Along with the conspiracy
thriller and the downbeat character study, the road movie is among the genres
that are most crucial to the story of American cinema during the ’70s. The concept
of rootless nobodies forming surrogate families while traveling through the
heartland says volumes about disaffected national identity in the era of Nixon,
Vietnam, and Watergate. That’s why it’s tempting to cut a lot of slack for a
picture along the lines of Rafferty and
the Gold Dust Twins, even though the most objective critical assessment
reveals Rafferty to be a travelogue
of uninteresting people doing uninteresting things. The dignity and novelty of Rafferty and pieces of the same ilk can
be found in the humdrum foibles of the unsophisticated characters. After all,
some of the best New Hollywood movies broke new ground by giving voices to the
voiceless. In other words, Rafferty and
the Gold Dust Twins contains many small pleasures for fans of a certain
type of scruffy ’70s movie—while those seeking big laughs, heroic characters,
and a memorable storyline should look elsewhere.

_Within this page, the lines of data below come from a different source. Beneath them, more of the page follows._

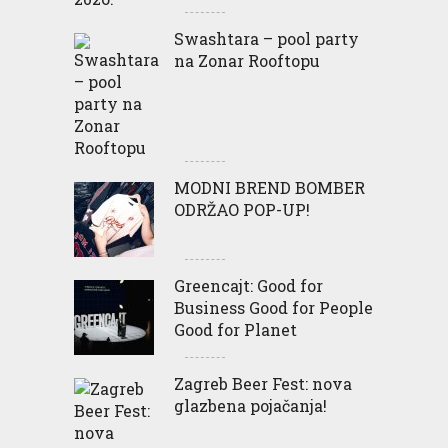
Swashtara – pool party
na Zonar Rooftopu
MODNI BREND BOMBER
ODRŽAO POP-UP!
Greencajt: Good for
Business Good for People
Good for Planet
Zagreb Beer Fest: nova
glazbena pojačanja!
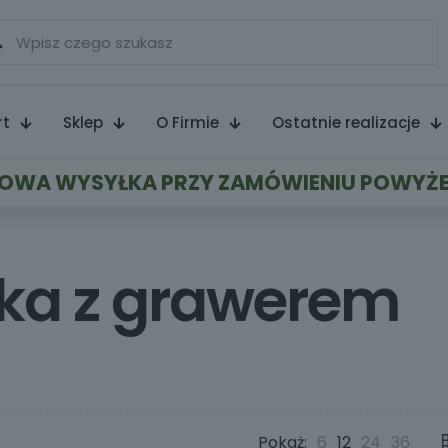
rt
Sklep
O Firmie
Ostatnie realizacje
WA WYSYŁKA PRZY ZAMÓWIENIU POWYŻE
stka z grawerem
Pokaż:
6
12
24
36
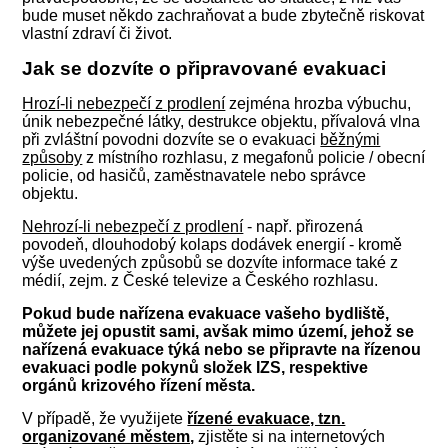
bude muset někdo zachraňovat a bude zbytečně riskovat
vlastní zdraví či život.
Jak se dozvíte o připravované evakuaci
Hrozí-li nebezpečí z prodlení
zejména hrozba výbuchu,
únik nebezpečné látky, destrukce objektu, přívalová vlna
při zvláštní povodni dozvíte se o evakuaci
běžnými
způsoby
z místního rozhlasu, z megafonů policie / obecní
policie, od hasičů, zaměstnavatele nebo správce
objektu.
Nehrozí-li nebezpečí z prodlení
- např. přirozená
povodeň, dlouhodobý kolaps dodávek energií - kromě
výše uvedených způsobů se dozvíte informace také z
médií, zejm. z České televize a Českého rozhlasu.
Pokud bude nařízena evakuace vašeho bydliště,
můžete jej opustit sami, avšak mimo území, jehož se
nařízená evakuace týká nebo se připravte na řízenou
evakuaci podle pokynů složek IZS, respektive
orgánů krizového řízení města.
V případě, že využijete
řízené evakuace, tzn.
organizované městem,
zjistěte si na internetových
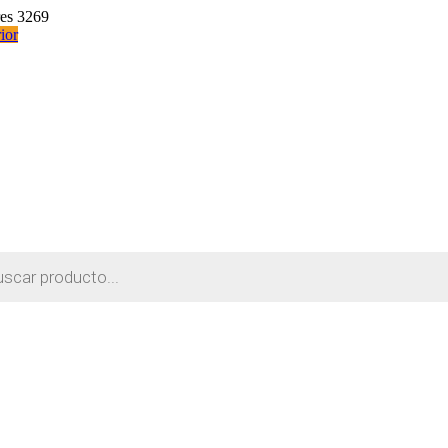
res 3269
ior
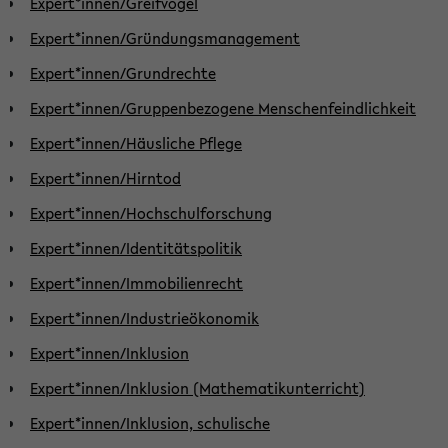
Expert*innen/Greifvögel
Expert*innen/Gründungsmanagement
Expert*innen/Grundrechte
Expert*innen/Gruppenbezogene Menschenfeindlichkeit
Expert*innen/Häusliche Pflege
Expert*innen/Hirntod
Expert*innen/Hochschulforschung
Expert*innen/Identitätspolitik
Expert*innen/Immobilienrecht
Expert*innen/Industrieökonomik
Expert*innen/Inklusion
Expert*innen/Inklusion (Mathematikunterricht)
Expert*innen/Inklusion, schulische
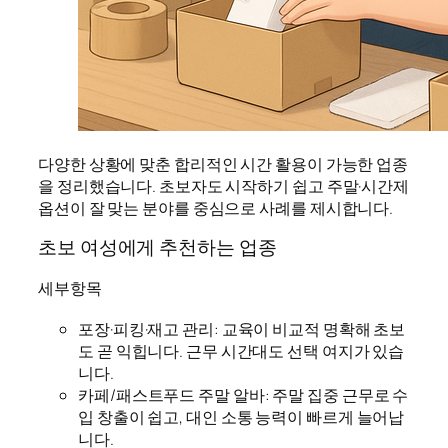
다양한 상황에 맞춘 합리적인 시간 활용이 가능한 업종
을 정리했습니다. 초보자도 시작하기 쉽고 주말·시간제
옵션이 잘 맞는 분야를 중심으로 사례를 제시합니다.
초보 여성에게 추천하는 업종
세부항목
포장·피킹·재고 관리: 교육이 비교적 명확해 초보
도 곧 익힙니다. 근무 시간대도 선택 여지가 있습
니다.
카페/패스트푸드 주말 알바: 주말 집중 근무로 수
입 창출이 쉽고, 대인 소통 능력이 빠르게 늘어납
니다.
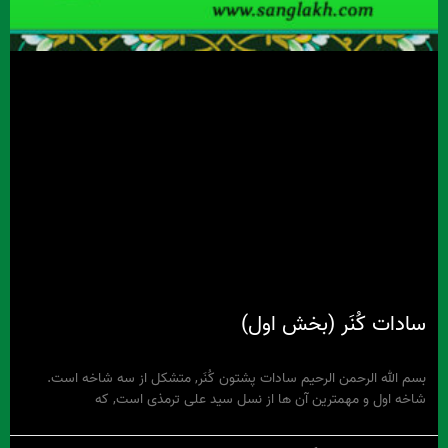
سادات کُنَر (بخش اول)
بسم الله الرحمن الرحیم سادات پشتون کُنَر, متشکل از سه شاخه است.
شاخه اول و مهمترین آن ها از نسل سید علی ترمذی است, که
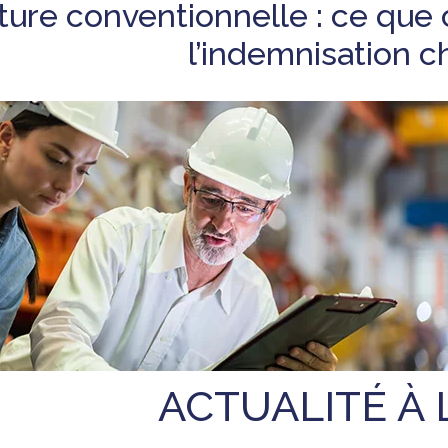
ure conventionnelle : ce que
l’indemnisation 
ACTUALITÉ À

Alan Arkin, working at the
apex of his chilly oddness, stars as Rafferty, a former USMC gunnery sergeant
now working a pointless job at a DMV office in Hollywood. Drinking heavily,
living in squalor, treating his job contemptuously, and wallowing in regret
after years of being a passenger in his own life, Rafferty is ready for a
change. While on a lunch break one afternoon, he’s kidnapped at gunpoint by two
drifters—grown-up Mac (Sally Kellerman) and teenaged Frisbee (Mackenzie
Phillips). The ladies demand that Rafferty drive them to New Orleans. Rafferty
manages to escape, but he soon realizes that he doesn’t want to resume his old
life, so he rejoins the women as a willing traveling companion. Escapades
ensue. Most of what happens in Rafferty
is contrived in the extreme, even though some moments of gentle character work
reflect sensitivity and thoughtfulness on the part of the filmmakers. A long
sequence set in Mac’s hometown, for instance, feels credible thanks to the
parade of rural dreamers and schemers who interact with the protagonists.
Unfortunately, Arkin’s character never quite clicks as a believable human being,
while Kellerman’s drifts in and out of realistic behavior. Grotesques played by
Alex Rocco, Charles Martin Smith, and Harry Dean Stanton (who is especially
wonderful here) resonate more strongly, perhaps because the filmmakers simply
parachute into the lives of these low-rent fools for quick, purposeful
vignettes. As for Phillips’ character, picture a second-rate version of the
many precocious girls Jodie Foster played in ’70s movies, and you’re almost
there—Phillips plays a one-note role well. From start to finish, writer John
Kaye and director Dick Richards struggle to fill the movie’s slight 91-minute
running time with a sufficient number of events, occasionally resorting to such filler as a
chase scene and a musical number. Like the precious powder in its title, Rafferty and the Gold Dust Twins is so wispy that it’s forever at risk of blowing away.
Rafferty and the Gold Dust Twins: FUNKY
1 comment:
Looking at it recently, I agree with all you say, but 16 year old me loved it when it was new. Paid to see it 3 times! Even named it my "Best Picture of 1975!"